Even though he shot just 34 percent from the field in Season 83 of the UAAP as reported by SPIN.ph colleague Randolph Leongson, I am confident of this answer.
Yes, Kobe can.
I'm biased and I like the kid. I also have a vulnerability for comeback stories.
So, hell yeah, I'm excited that Benjie's other famous son has joined East West Private in an attempt to secure international opportunities.
It's no secret that EWP took more hits than Taylor Swift following Kai Sotto's pullout from's Ignite G League team. But the management firm is still a gold star organization that will provide the trampoline for Paras to leap internationally.
It's not automatic, though.
EWP can only lay down the structure - shooting coaches, personal trainers, nutritionists, etc. Most of the grunt work will be all Kobe's.
And there will be plenty to unpack.
The scouting reports of ESPN's Mike Schmitz are revered like a bible among draft prospects and NBA executives. Here's what he said when Paras emerged from Cathedral High class of 2016.
"Excellent physical profile, 6-foot-7, with a strong frame and long arms. Bouncy athlete. Can play above the rim with ease."
AS FOR WEAKNESSES, A FEW WERE POINTED OUT, WITH EMPHASIS ON POINTED.
"Average passer who has room to improve. Almost always looking to score. Loves to isolate and force up off balance jumpers. Tunnel vision while he's on the move. Throws up wild lay-ups," Schmitz said.
"Has some edge to him but not always in a positive way. Talks a lot of trash. Comfortable but not an advanced ball handler. Needs to improve his footwork off the bounce," Schmitz added.
This schathing report was penned five years ago and there is a reasonable expectation that Kobe, now 23, has matured both as a player and a person.
But has he really?
My reporter friend Snow Badua is not quite ready to jump on the second overseas go-round of Paras ' bandwagon.
"It remains to be seen. He needs to step up his game."
Snow is cut from the same cloth as myself. Stubborn. Old-school. Impossible to please.
Leongson also comes from a place of authority and he thinks otherwise.

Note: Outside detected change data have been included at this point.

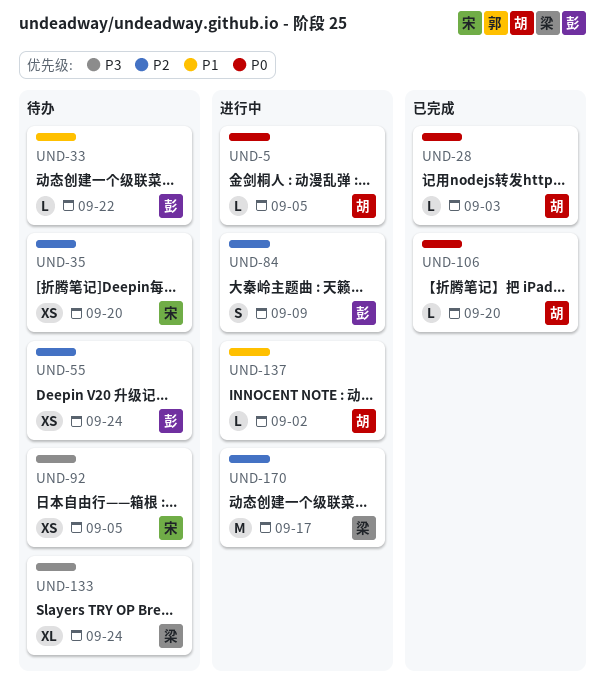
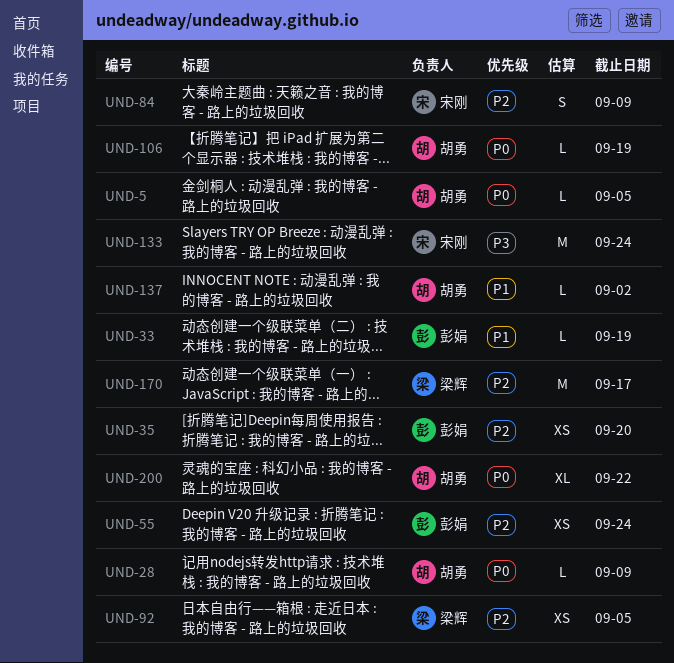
UND-28, due: Sep 3 -> Sep 9
UND-33, due: Sep 22 -> Sep 19
UND-35, owner: 宋刚 -> 彭娟
UND-84, owner: 彭娟 -> 宋刚
UND-92, owner: 宋刚 -> 梁辉
UND-92, priority: P3 -> P2
UND-106, due: Sep 20 -> Sep 19
UND-133, owner: 梁辉 -> 宋刚
UND-133, estimate: XL -> M
UND-200: none -> present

"I can say that the U.P stint really helped Kobe mature, not just as a player but as a person. He has learned to be more comfortable in his own skin while dealing with the pressure that come from being one, if not the best player in such a talented team."
It is a notion embraced by John Bryan Ulanday, who covers the UAAP for The Philippine Star.

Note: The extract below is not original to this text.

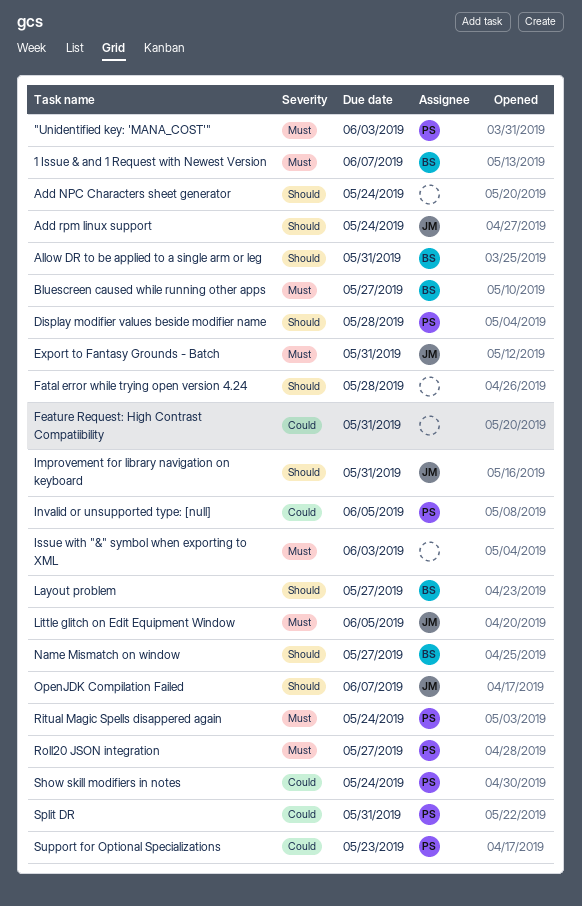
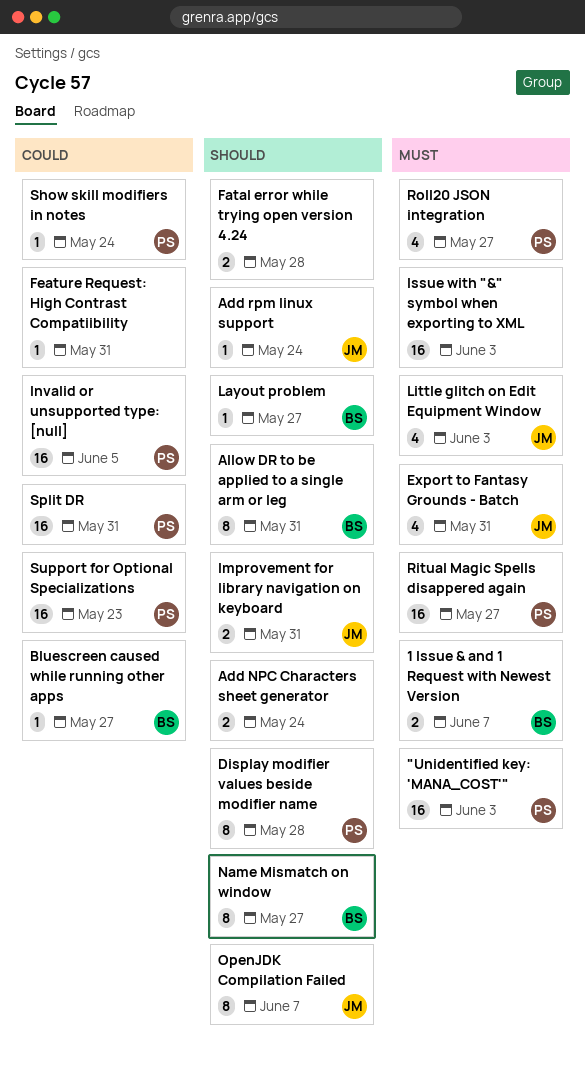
Bluescreen caused while running other apps, priority: Must -> Could
Little glitch on Edit Equipment Window, due: Jun 5 -> Jun 3
Ritual Magic Spells disappered again, due: May 24 -> May 27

Citing feats that include leading the Fighting Maroons to a second seed and joining the Mythical Team, Ulanday believes Kobe has improved immensely.

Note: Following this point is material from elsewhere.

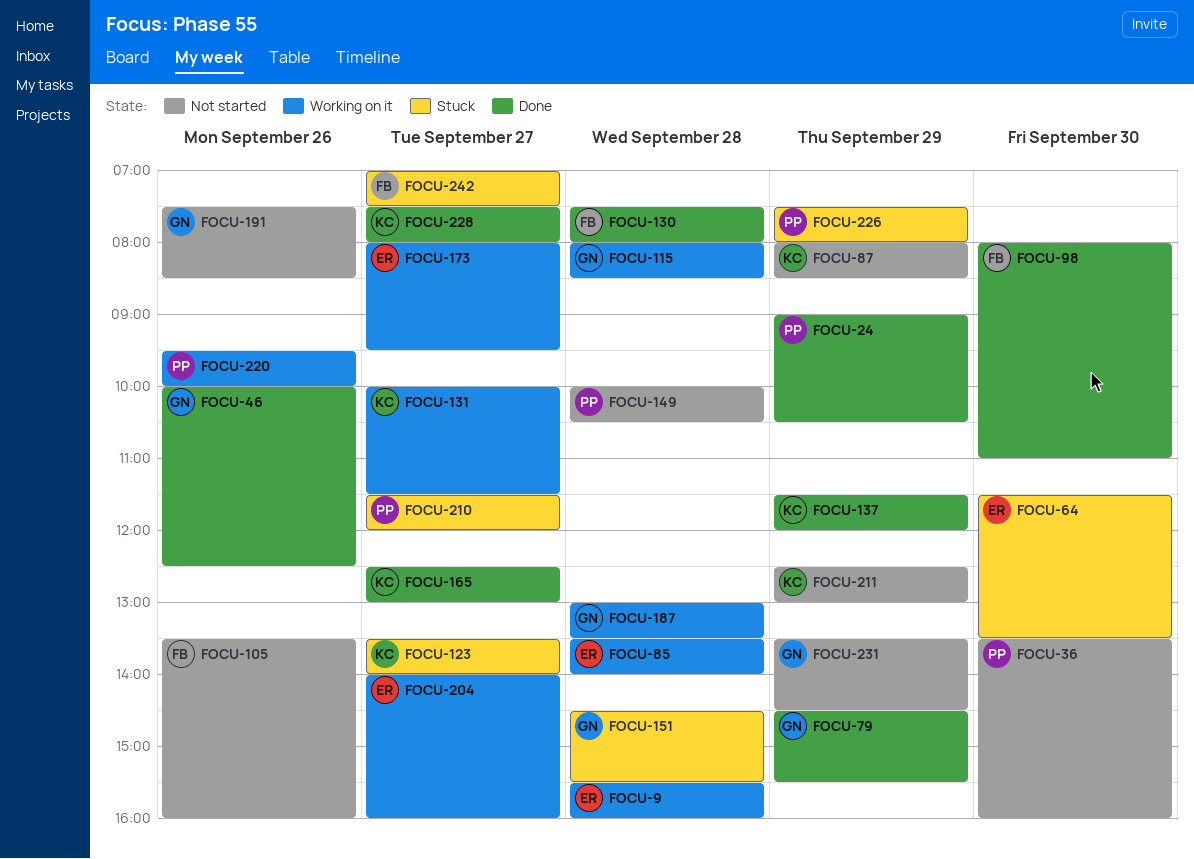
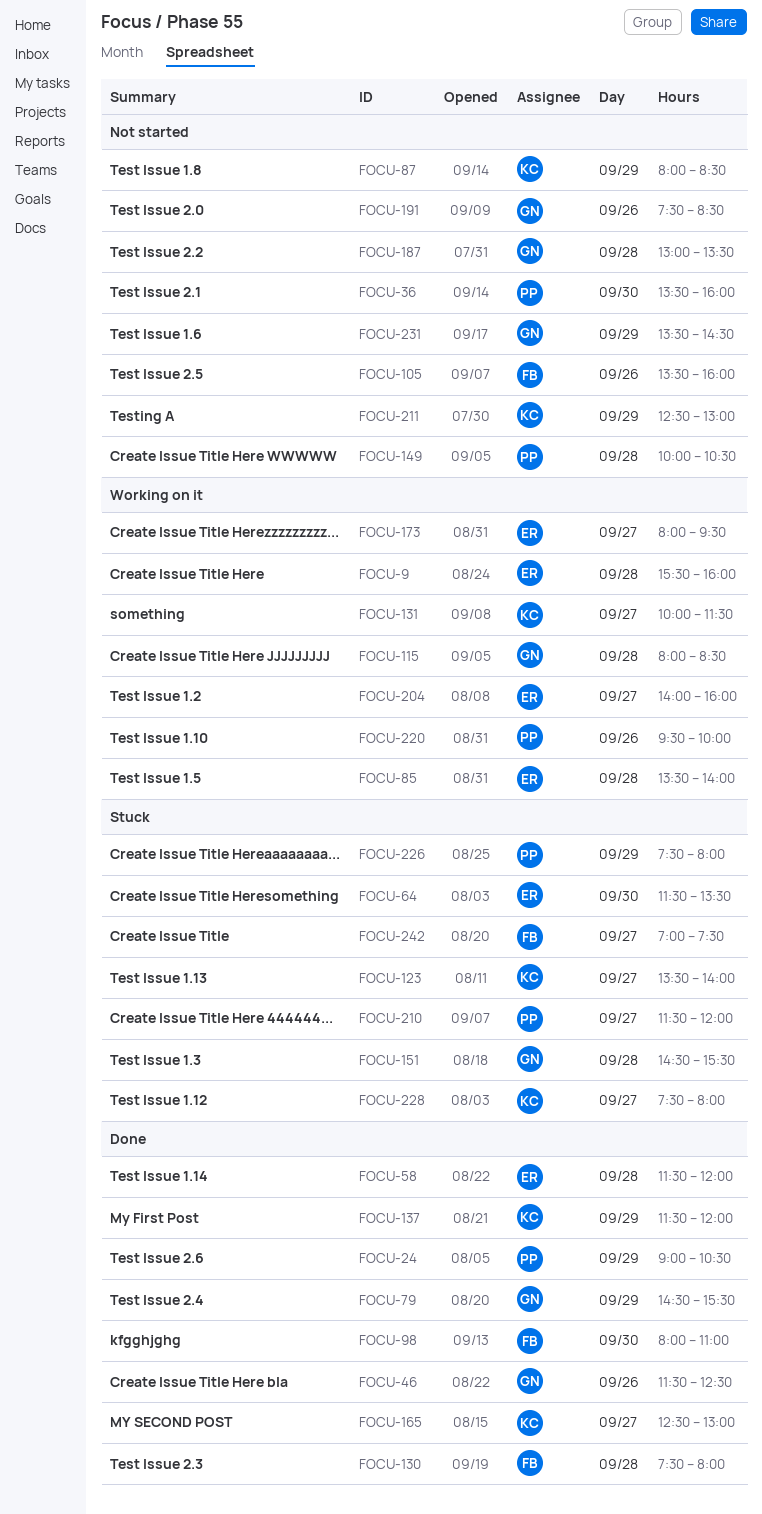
FOCU-46, begins: 10:00 -> 11:30
FOCU-58: none -> present
FOCU-187, status: Working on it -> Not started
FOCU-228, status: Done -> Stuck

"It also helped that he is at home. Playing for UP with a passionate crowd," Ulanday concluded while adding that "under EWP with top-notch US competition and exposure, he is about to get even better."
When I spoke to Kobe a few years ago, my interview was repeatedly interrupted by a handler who seemed more interested with a clothing line and a potential music career for drop-dead handsome Paras.
This time, under the soaring wings of EWP, I pray the focus will be solely on basketball.
If Kobe does that, the possibilities are endless.